For breaking changes, version control branching was used. With TeamCity, it was easy to clone the entire pipeline and configure the clone to execute off a branch. This meant that the branch code was already thoroughly tested prior to being merged into the trunk, leading to fewer integration breakages.
The team followed the model of the test pyramid, with a large amount of tests written at the unit level. Because the feeds and ETL code were written in pure C#, it was possible to use C# tools like MSTest to run the unit tests, while mocking out the schema. This mocking approach allowed making schema changes without breaking the feed and ETL unit test phases, and for developers to work on those components independently. Test-driven development was used to get fast feedback on the code being developed.
The integration tests were split into two stages, one for the database and one for the feeds. As well as verifying the component integration, they played the role of acceptance tests for the business requirements. There were few, relatively large integration tests, each covering a complete system requirement for a single consuming downstream system.
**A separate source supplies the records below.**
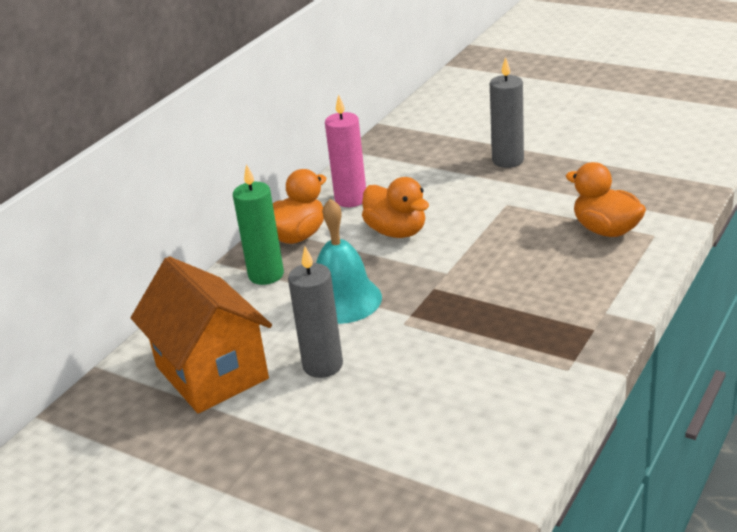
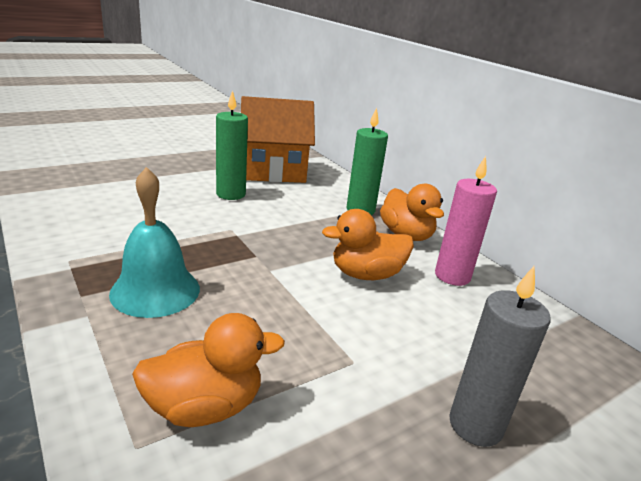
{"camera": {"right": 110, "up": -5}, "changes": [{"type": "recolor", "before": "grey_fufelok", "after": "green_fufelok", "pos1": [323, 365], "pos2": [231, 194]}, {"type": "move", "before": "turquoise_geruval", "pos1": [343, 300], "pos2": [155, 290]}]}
The team followed acceptance-test-driven development. Before a new feature was implemented, a conversation would take place between the developers, BAs and stakeholders. Afterwards, the developers produced new input data and the expected output data. As both the input and output was in the form of human-readable files, the BAs were in a position to check and sign-off the test data changes before implementation started.
At the start of the project, the team explored the possibility of abstracting the database in the integration tests, but decided not to pursue this strategy because the technical costs outweighed the yielded returns. Input data was mostly hand-crafted, and then augmented by special cases extracted from production data. The team created custom libraries for comparing expected and actual output data, which were able to ignore differences in id and timestamp fields, and allowed tolerances when comparing numeric fields. The integration test suite also included performance tests, run with data volumes of different t-shirt sizes (small/medium/large).
The path to live and releasing
By the time a change had successfully travelled through the pipeline, the team had a high level of confidence about its correctness, and would ideally liked to deliver continuously into production. The team’s tricky change management constraints meant that this was not possible; nonetheless, the pipeline made sure that there were virtually no surprises when the time came to release. Because each release contained numerous changes, a short exploratory testing phase on a production-like environment was necessary prior to each release.
The end result
The team was able to successfully replace the legacy system and the new system has been running without problems in production for more than a year now. Along the way, the team experienced no failed releases. Only a single urgent production bugfix – to fix a performance problem – was ever necessary. The problem was not uncovered during testing because of differing configurations between the test and production environments. Because the pipeline was fast enough, the team were able to put the bugfix through it just like any other change, and didn’t have to expedite it virtually untested, as often happens in such situations.